Où est le problème ? me demanderont peut-être ceux qui en savent encore moins que moi sur ce sujet…

Le problème est que, pendant cette semaine d’intervalle, le chômeur touche des indemnités qu’il ne devrait pas toucher. Et qu’un « beau » jour on lui demande de les rembourser… Et cela peut atteindre plusieurs milliers d’euros !

Le « cas » détaillé dans l’article du 16/5 expose la situation de Jean, 31 ans, qui n’a pu suivre son entreprise lors de sa « délocalisation » en 2009, faute de logement social. Au chômage, donc. 800 € par mois, dont 400 pour le loyer. Impossible de nourrir femme et enfant avec ça : la femme a pris son bébé sous son bras et est allée vivre chez sa mère.

Et voilà que début 2013, une lettre recommandée de Pôle Emploi lui demande de rembourser 3 300 € pour « allocations indues »… On veut bien étaler le remboursement : 133 € par mois, pendant 2 ans… Mais c’est encore trop pour Jean, dont les missions d’intérim sont irrégulières… et les frais, malheureusement trop réguliers !

D’après Pôle Emploi, il y a actuellement environ (tenez-vous bien !) 500 000 demandeurs d’emploi en dette avec l’organisme, pour un montant moyen de 596 €… et un total de 300 000 000 € !!!

Cela vaudrait peut-être le coup de revoir la façon de procéder, non ???

Je ne comprends pas bien l’histoire du délai d’une semaine (comment le chômeur se nourrit-il pendant cette semaine ???), mais admettons… Quand il vient se déclarer à nouveau chômeur, l’employé ne lui reprécise pas ce délai ? Il n’a pas, sur son ordinateur, les détails des emplois et des allocations de la personne qu’il a en face de lui ? Il ne l’avertit pas qu’il est déjà en dette ? Car enfin, si le chômeur était averti alors qu’il n’est en dette que d’une centaine d’euros, sans doute le remboursement serait-il plus aisé… Alors qu’évidemment, quand il se trouve en dette de plusieurs milliers d’euros, il ne voit pas comment s’en sortir !!!
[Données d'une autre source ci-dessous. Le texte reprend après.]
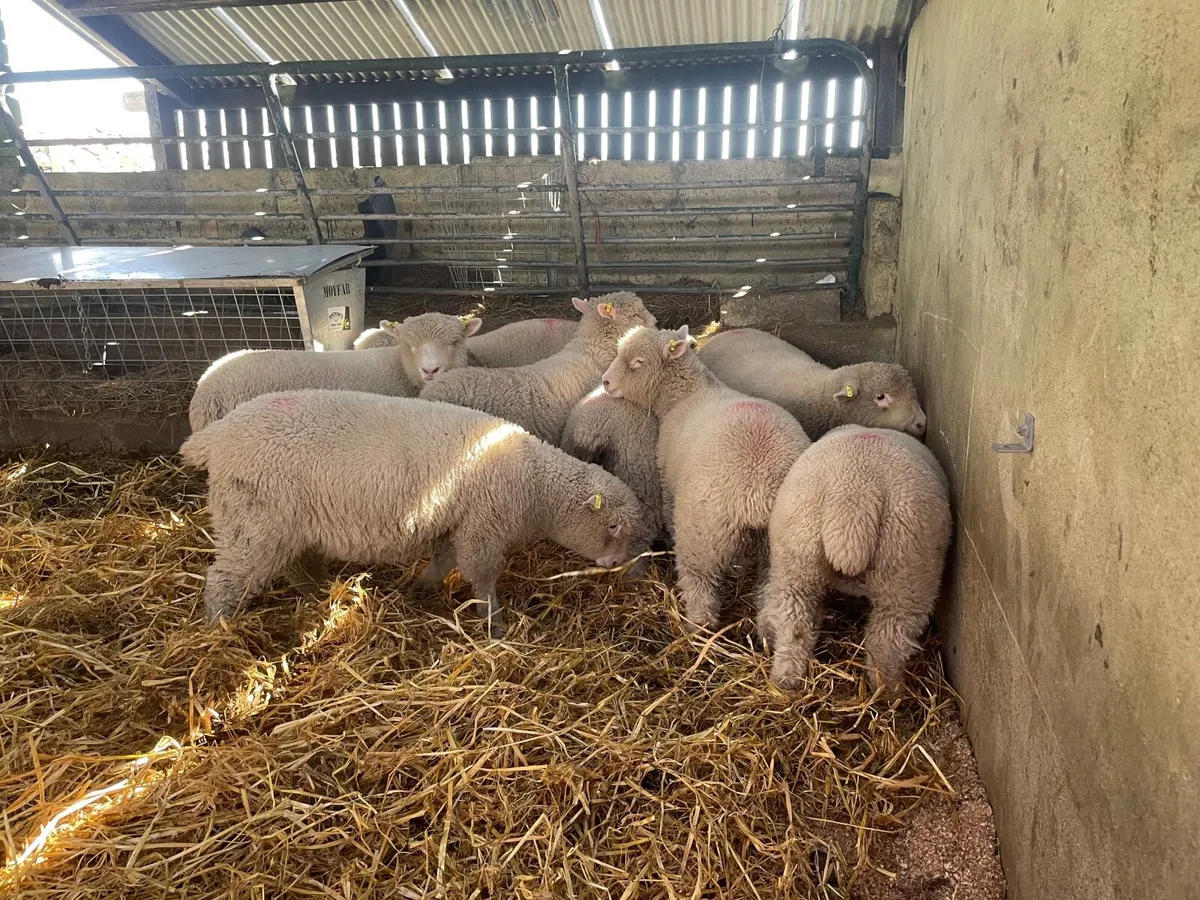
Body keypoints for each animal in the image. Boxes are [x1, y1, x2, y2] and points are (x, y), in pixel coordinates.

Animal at [179, 388, 646, 637]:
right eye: (612, 525)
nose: (618, 565)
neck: (534, 485)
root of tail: (214, 437)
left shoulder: (454, 522)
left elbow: (443, 561)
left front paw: (421, 588)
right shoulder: (483, 527)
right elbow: (482, 578)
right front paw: (494, 624)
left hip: (284, 524)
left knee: (292, 563)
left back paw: (317, 591)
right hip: (253, 522)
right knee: (224, 579)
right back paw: (219, 628)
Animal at [601, 325, 812, 632]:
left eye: (638, 362)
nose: (605, 382)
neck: (687, 395)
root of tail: (760, 491)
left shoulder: (667, 479)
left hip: (702, 535)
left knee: (699, 584)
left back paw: (696, 628)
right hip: (783, 554)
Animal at [756, 425, 952, 695]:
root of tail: (855, 493)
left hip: (797, 556)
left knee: (794, 624)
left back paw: (786, 680)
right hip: (908, 574)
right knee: (887, 641)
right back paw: (889, 693)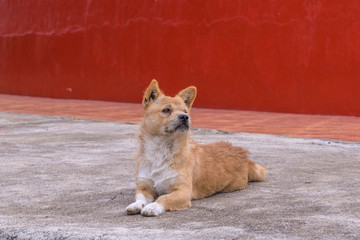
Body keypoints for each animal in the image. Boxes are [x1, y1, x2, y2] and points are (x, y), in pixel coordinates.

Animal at [125, 79, 266, 217]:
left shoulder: (182, 192)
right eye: (166, 110)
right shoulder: (144, 187)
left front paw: (153, 206)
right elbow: (140, 197)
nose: (184, 117)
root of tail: (243, 154)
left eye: (185, 111)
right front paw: (136, 205)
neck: (161, 150)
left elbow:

L’article rappelle d’ailleurs que l’intitulé « indus » a remplacé en 2010 le « trop-perçu » après qu’un demandeur d’emploi se fut suicidé à la réception d’une lettre recommandée lui réclamant un « trop-perçu » de… 8 944,70 € !!!

Le billet de Delfeil de Ton du 6/6 parle d’une chômeuse de 51 ans, devant rembourser environ 1 500 € d’indus… Comme elle s’y refusait, on lui envoya l’huissier. Comme elle n’accueillait pas très bien (on se demande pourquoi ???) ledit huissier, celui-ci (enfin, celle-ci, plus exactement) revint avec des gendarmes.
C’en fut trop pour la chômeuse : arrêt cardiaque et extinction définitive de la dette le 30 mai dernier…

Pour finir sur une note plus gaie, je retourne à l’article du 16/5 : une autre chômeuse, devant rembourser 2 648 €, a eu droit à un échelonnement de sa dette lui permettant d’en rembourser… une partie ! Car si payer 1 centime par mois ne devrait pas lui poser trop de problèmes… la durée du remboursement n’est pas assurée : 22 000 ans !!!